◆ Objective ◆
Rewrite the records from their start through the line containing "Dot at: (294, 300)" as a Markdown table with the columns Row and Line, numbering each line and omitting blank lines.

◆ Data provided ◆
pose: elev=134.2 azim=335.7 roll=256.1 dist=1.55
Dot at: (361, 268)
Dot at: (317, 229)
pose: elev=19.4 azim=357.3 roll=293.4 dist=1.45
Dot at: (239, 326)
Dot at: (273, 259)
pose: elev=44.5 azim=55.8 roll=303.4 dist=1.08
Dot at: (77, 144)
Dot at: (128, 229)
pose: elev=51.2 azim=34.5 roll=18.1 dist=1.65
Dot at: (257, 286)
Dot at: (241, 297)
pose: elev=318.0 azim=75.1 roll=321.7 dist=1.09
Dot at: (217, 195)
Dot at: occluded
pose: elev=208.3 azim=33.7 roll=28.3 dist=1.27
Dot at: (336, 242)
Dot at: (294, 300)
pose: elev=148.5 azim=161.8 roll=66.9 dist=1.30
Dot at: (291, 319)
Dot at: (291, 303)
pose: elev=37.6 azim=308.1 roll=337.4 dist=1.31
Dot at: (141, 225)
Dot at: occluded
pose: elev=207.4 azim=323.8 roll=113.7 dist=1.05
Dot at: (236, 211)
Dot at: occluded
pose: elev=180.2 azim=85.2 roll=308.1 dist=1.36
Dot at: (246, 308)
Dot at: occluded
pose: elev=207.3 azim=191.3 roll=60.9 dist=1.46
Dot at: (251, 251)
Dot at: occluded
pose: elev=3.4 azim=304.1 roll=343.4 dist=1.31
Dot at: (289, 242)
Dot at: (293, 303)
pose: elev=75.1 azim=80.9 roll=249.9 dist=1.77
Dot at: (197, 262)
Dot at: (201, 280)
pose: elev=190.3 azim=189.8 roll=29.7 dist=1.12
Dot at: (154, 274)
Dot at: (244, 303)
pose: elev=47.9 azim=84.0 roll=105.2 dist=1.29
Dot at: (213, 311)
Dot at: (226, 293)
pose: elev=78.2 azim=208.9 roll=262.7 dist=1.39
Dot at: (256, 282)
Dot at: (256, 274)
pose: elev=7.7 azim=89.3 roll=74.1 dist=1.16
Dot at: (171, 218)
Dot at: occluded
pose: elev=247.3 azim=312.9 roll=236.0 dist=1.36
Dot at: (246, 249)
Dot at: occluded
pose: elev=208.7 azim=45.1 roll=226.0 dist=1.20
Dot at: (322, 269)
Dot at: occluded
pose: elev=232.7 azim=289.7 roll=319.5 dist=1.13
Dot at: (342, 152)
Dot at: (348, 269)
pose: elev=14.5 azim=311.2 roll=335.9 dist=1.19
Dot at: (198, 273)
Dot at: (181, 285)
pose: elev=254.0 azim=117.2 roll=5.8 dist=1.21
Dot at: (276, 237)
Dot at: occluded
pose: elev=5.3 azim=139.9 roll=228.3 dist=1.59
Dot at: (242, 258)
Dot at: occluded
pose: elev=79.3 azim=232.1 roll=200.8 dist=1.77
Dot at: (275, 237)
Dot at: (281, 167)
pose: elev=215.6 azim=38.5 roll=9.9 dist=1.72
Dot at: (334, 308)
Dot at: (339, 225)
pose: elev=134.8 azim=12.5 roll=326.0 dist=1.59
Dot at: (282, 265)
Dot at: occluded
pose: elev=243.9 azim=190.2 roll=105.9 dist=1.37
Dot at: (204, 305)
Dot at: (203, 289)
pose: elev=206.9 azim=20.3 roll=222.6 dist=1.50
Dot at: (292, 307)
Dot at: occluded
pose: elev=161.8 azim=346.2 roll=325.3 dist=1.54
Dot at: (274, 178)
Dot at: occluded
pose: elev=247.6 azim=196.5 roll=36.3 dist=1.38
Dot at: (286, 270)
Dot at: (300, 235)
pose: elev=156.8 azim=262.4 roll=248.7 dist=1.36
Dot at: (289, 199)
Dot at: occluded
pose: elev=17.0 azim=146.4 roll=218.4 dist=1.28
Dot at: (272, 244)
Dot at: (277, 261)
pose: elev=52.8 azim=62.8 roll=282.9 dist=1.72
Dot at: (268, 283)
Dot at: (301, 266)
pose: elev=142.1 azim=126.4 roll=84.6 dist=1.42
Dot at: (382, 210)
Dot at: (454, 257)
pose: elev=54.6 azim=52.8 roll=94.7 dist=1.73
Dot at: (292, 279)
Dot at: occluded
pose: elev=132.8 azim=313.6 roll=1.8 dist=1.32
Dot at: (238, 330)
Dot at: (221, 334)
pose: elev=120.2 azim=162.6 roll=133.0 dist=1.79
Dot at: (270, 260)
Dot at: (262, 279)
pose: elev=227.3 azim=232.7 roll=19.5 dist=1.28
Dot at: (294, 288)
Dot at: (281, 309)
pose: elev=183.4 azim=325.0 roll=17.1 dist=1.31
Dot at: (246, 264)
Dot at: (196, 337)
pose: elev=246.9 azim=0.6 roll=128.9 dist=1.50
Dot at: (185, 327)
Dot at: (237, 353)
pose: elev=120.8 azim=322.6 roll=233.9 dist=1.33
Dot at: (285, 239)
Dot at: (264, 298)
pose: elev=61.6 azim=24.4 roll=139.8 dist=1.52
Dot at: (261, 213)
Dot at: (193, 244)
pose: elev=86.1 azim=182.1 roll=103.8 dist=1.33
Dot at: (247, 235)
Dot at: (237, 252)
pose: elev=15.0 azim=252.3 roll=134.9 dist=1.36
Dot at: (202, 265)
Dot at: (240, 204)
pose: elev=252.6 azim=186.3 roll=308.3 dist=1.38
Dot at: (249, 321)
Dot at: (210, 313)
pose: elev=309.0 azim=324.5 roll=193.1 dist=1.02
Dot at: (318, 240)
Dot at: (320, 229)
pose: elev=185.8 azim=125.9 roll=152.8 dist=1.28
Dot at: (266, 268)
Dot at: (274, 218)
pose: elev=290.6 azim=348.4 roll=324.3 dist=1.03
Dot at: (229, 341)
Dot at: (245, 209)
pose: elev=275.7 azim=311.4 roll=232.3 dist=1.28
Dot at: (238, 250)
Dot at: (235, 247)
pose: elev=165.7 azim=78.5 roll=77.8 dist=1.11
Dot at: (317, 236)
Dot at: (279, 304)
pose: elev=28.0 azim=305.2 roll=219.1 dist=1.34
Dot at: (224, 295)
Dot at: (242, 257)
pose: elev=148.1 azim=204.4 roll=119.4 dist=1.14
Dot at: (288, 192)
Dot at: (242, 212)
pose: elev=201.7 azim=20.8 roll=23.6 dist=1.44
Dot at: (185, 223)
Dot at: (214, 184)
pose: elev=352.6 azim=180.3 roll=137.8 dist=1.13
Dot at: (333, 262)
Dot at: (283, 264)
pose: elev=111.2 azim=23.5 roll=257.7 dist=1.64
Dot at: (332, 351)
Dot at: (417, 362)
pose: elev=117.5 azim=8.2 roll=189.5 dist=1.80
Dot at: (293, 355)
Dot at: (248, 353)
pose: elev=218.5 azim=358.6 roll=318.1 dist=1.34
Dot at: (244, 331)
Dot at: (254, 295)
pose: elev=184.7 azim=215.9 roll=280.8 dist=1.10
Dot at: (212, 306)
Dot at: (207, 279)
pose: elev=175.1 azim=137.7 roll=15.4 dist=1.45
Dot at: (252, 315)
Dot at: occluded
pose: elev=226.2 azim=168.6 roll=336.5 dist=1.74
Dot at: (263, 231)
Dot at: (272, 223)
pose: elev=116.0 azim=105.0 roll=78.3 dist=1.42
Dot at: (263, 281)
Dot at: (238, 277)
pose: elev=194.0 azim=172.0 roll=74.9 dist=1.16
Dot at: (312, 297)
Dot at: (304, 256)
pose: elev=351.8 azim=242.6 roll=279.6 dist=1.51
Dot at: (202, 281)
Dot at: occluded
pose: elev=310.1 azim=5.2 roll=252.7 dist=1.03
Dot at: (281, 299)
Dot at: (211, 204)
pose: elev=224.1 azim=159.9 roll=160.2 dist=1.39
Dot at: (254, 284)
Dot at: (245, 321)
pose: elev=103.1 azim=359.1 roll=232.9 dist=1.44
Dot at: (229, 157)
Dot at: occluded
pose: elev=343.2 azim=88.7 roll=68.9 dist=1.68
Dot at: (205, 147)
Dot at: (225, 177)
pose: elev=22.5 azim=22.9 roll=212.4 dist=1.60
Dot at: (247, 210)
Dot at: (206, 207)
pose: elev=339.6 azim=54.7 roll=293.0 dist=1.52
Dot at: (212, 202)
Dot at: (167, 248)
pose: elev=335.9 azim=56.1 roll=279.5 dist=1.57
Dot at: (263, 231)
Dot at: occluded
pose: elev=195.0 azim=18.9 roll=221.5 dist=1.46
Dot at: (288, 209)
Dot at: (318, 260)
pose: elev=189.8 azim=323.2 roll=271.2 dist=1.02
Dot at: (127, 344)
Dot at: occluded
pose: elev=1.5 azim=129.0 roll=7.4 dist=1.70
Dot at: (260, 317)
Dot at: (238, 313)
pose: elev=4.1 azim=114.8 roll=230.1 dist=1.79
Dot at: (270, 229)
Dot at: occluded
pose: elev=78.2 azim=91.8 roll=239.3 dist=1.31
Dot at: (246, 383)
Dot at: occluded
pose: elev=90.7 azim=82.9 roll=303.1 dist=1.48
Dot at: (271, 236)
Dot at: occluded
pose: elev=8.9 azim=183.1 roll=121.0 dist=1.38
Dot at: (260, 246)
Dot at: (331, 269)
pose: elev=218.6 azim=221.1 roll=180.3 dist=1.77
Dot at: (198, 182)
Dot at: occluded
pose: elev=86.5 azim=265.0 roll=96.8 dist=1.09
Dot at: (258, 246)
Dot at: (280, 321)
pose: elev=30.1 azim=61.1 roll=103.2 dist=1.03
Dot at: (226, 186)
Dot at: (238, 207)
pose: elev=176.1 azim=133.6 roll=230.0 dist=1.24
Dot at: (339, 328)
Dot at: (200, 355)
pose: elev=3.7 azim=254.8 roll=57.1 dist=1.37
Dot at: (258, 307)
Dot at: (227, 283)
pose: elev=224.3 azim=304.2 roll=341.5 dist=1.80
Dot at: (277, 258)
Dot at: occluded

◆ Completed task ◆
| Row | Line |
|---|---|
| 1 | pose: elev=134.2 azim=335.7 roll=256.1 dist=1.55 |
| 2 | Dot at: (361, 268) |
| 3 | Dot at: (317, 229) |
| 4 | pose: elev=19.4 azim=357.3 roll=293.4 dist=1.45 |
| 5 | Dot at: (239, 326) |
| 6 | Dot at: (273, 259) |
| 7 | pose: elev=44.5 azim=55.8 roll=303.4 dist=1.08 |
| 8 | Dot at: (77, 144) |
| 9 | Dot at: (128, 229) |
| 10 | pose: elev=51.2 azim=34.5 roll=18.1 dist=1.65 |
| 11 | Dot at: (257, 286) |
| 12 | Dot at: (241, 297) |
| 13 | pose: elev=318.0 azim=75.1 roll=321.7 dist=1.09 |
| 14 | Dot at: (217, 195) |
| 15 | Dot at: occluded |
| 16 | pose: elev=208.3 azim=33.7 roll=28.3 dist=1.27 |
| 17 | Dot at: (336, 242) |
| 18 | Dot at: (294, 300) |